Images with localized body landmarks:
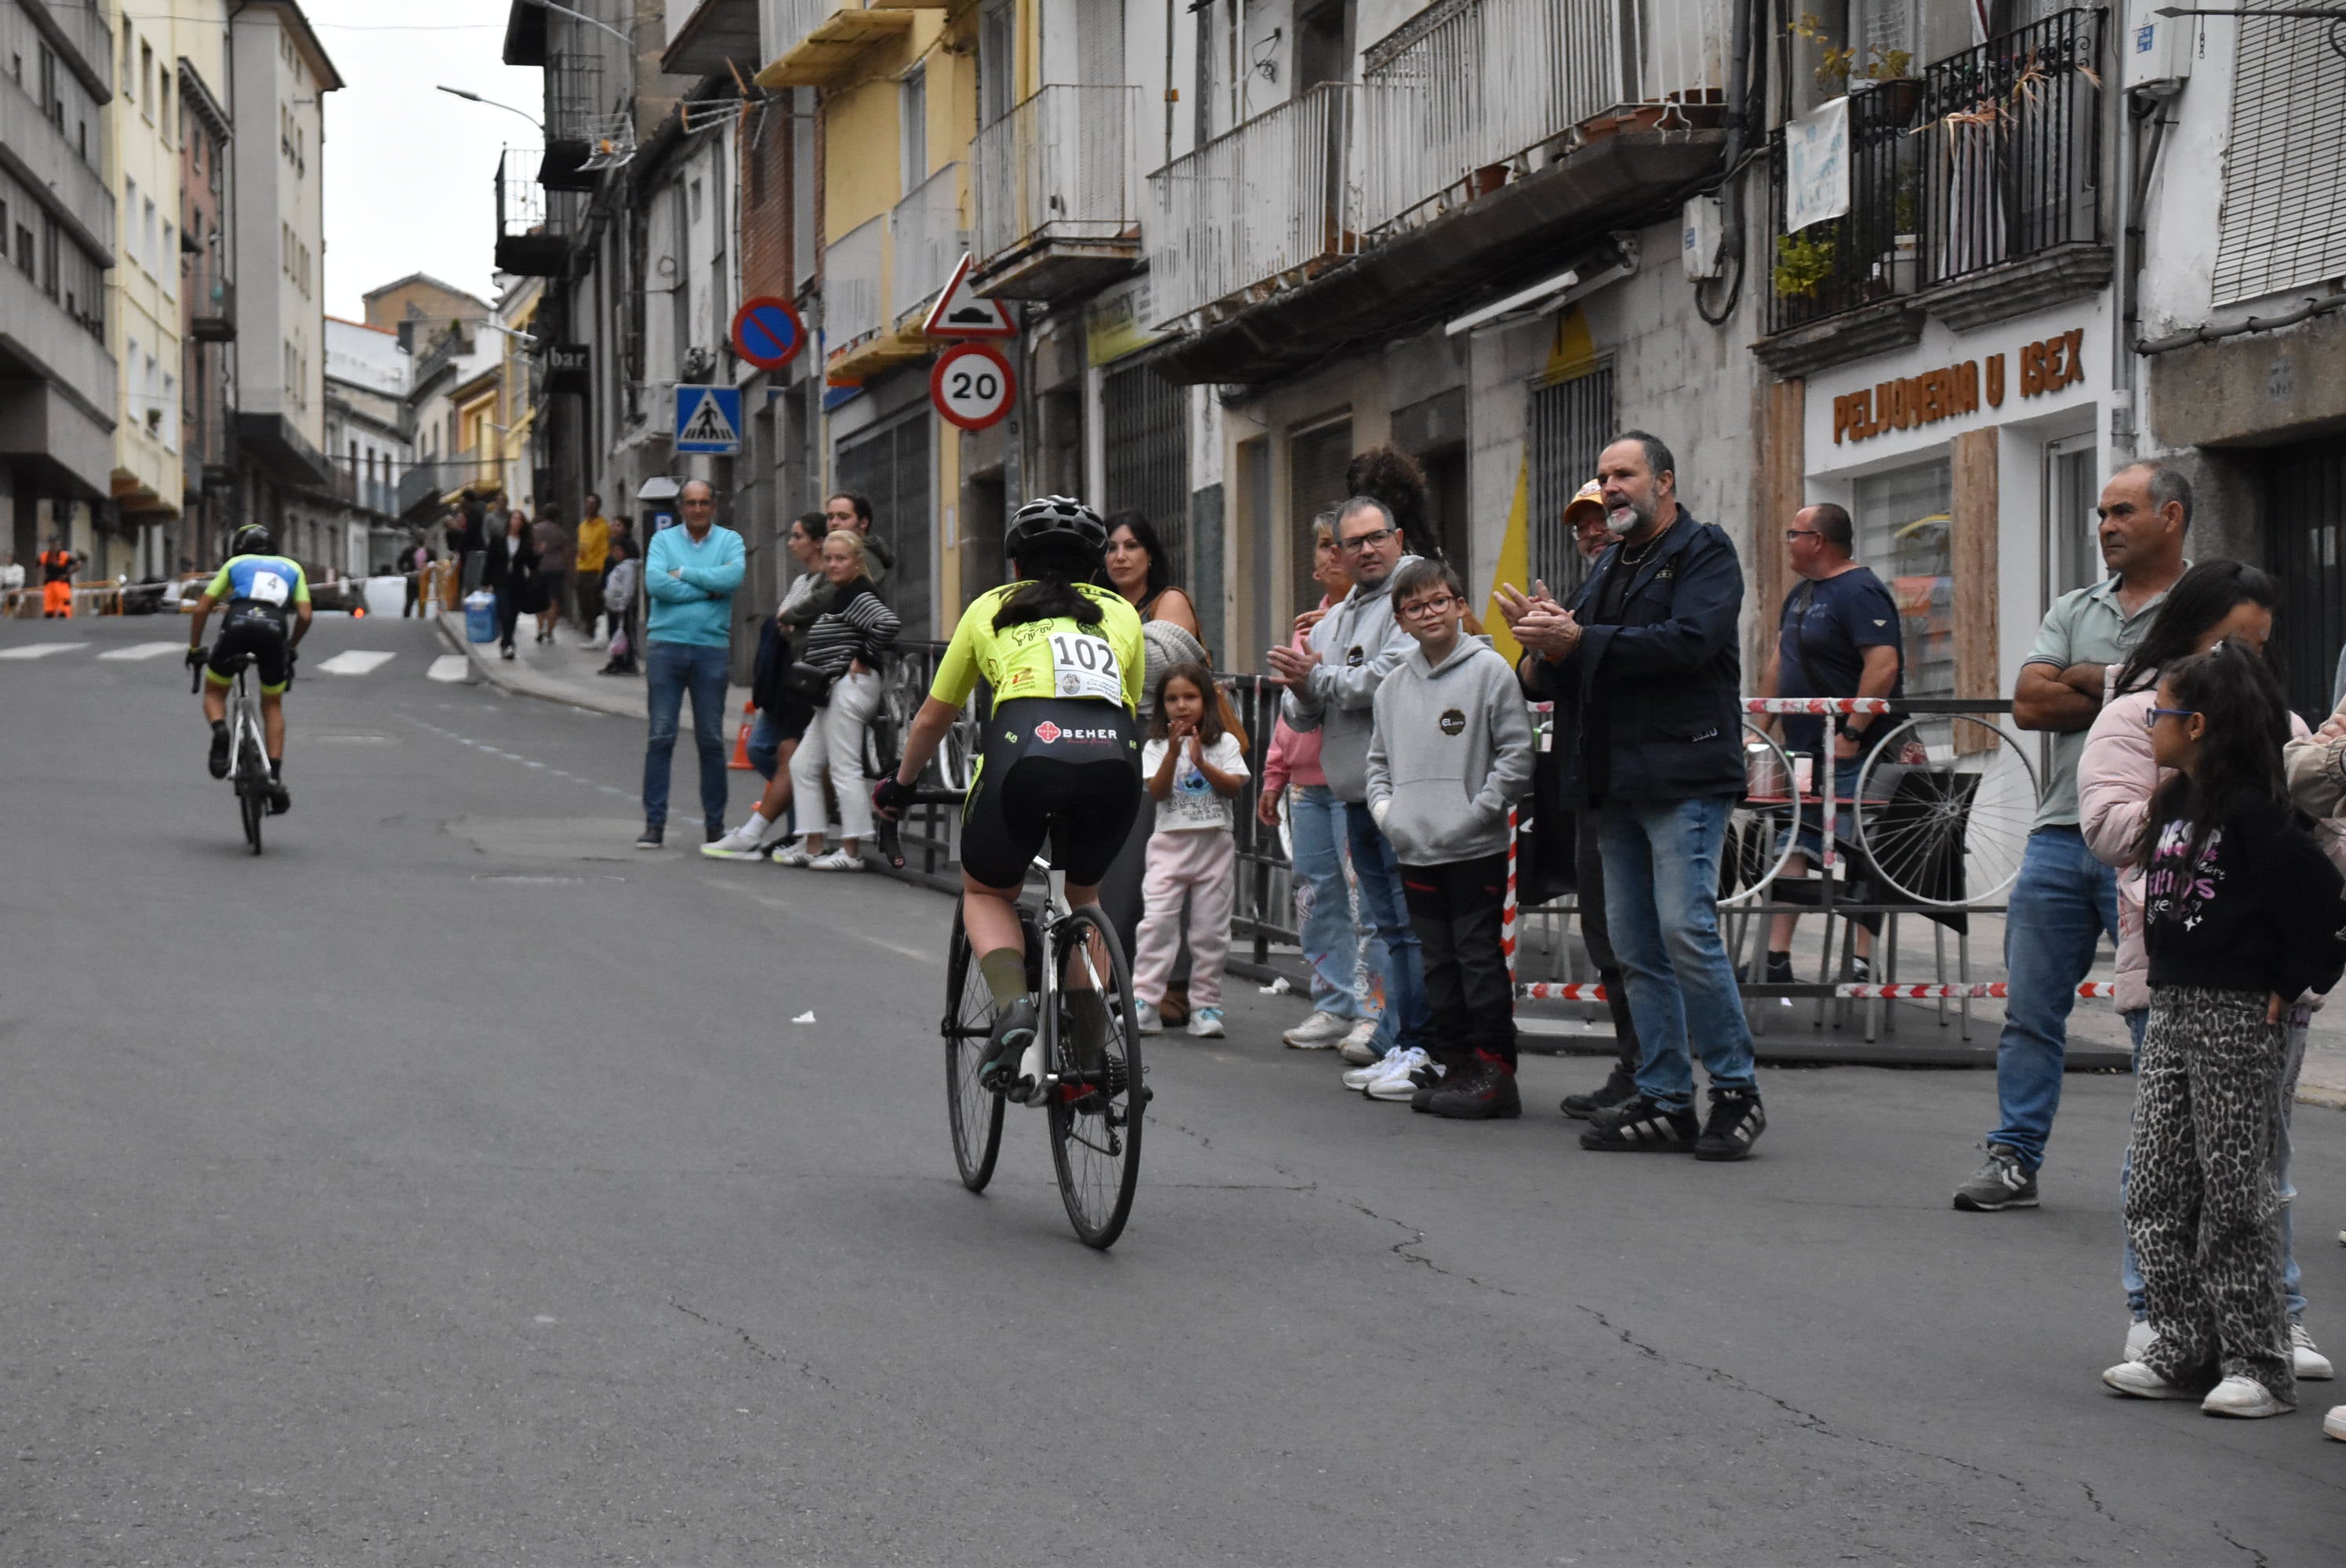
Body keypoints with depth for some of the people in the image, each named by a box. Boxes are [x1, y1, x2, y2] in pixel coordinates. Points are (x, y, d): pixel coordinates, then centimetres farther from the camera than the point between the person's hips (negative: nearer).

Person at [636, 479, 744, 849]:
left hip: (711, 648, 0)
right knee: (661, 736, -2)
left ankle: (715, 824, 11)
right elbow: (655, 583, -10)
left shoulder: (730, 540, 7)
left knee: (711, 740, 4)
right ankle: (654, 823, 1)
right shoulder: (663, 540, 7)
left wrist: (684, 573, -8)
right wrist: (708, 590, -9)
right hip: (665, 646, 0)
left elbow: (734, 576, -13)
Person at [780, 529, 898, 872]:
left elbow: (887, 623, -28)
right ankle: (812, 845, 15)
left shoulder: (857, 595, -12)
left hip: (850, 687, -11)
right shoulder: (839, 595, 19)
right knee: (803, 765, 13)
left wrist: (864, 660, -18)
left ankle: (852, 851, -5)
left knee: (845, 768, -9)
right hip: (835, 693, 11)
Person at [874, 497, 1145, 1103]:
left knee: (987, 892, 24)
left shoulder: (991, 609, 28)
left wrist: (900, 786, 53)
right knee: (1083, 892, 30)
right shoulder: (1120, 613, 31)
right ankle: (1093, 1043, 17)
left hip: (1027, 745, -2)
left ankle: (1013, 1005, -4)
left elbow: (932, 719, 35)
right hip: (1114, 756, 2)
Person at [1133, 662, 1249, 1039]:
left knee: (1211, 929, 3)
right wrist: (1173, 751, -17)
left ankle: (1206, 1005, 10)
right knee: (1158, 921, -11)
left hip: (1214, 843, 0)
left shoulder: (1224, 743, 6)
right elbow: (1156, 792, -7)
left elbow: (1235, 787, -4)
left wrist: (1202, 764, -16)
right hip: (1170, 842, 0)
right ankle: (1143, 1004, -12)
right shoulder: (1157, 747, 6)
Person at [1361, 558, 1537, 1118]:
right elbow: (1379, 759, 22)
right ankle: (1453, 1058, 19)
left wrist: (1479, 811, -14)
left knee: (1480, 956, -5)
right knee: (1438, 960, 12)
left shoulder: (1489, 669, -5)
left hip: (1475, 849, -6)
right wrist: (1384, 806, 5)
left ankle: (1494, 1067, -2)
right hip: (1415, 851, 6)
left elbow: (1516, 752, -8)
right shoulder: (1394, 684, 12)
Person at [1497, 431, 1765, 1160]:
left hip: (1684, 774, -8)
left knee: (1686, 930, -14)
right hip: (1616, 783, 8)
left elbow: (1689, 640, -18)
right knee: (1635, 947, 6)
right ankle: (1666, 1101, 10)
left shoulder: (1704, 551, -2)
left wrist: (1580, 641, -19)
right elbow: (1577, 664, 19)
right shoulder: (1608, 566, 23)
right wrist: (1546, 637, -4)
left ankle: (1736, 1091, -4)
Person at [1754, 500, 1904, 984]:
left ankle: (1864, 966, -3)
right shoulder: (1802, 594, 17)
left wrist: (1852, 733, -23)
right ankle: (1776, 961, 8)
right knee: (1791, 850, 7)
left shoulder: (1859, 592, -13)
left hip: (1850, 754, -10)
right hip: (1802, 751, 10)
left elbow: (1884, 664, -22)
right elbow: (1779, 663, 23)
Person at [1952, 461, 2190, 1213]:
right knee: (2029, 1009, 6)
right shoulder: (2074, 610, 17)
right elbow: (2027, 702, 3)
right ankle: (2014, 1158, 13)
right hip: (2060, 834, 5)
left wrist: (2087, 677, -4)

How to complete this task: Among the entries above, locate the lines containing "right elbow: (655, 583, -10)" and "right hip: (1114, 756, 2)", and transcribe exactly those two lines and all lines between.

Task output:
right elbow: (655, 583, -10)
left shoulder: (730, 540, 7)
left knee: (711, 740, 4)
right ankle: (654, 823, 1)
right shoulder: (663, 540, 7)
left wrist: (684, 573, -8)
right wrist: (708, 590, -9)
right hip: (665, 646, 0)
left elbow: (734, 576, -13)
Person at [780, 529, 898, 872]:
left elbow: (887, 623, -28)
right ankle: (812, 845, 15)
left shoulder: (857, 595, -12)
left hip: (850, 687, -11)
right shoulder: (839, 595, 19)
right knee: (803, 765, 13)
left wrist: (864, 660, -18)
left ankle: (852, 851, -5)
left knee: (845, 768, -9)
right hip: (835, 693, 11)
Person at [874, 497, 1145, 1103]:
left knee: (987, 892, 24)
left shoulder: (991, 609, 28)
left wrist: (900, 786, 53)
right knee: (1083, 892, 30)
right shoulder: (1120, 613, 31)
right ankle: (1093, 1043, 17)
left hip: (1027, 745, -2)
left ankle: (1013, 1005, -4)
left elbow: (932, 719, 35)
right hip: (1114, 756, 2)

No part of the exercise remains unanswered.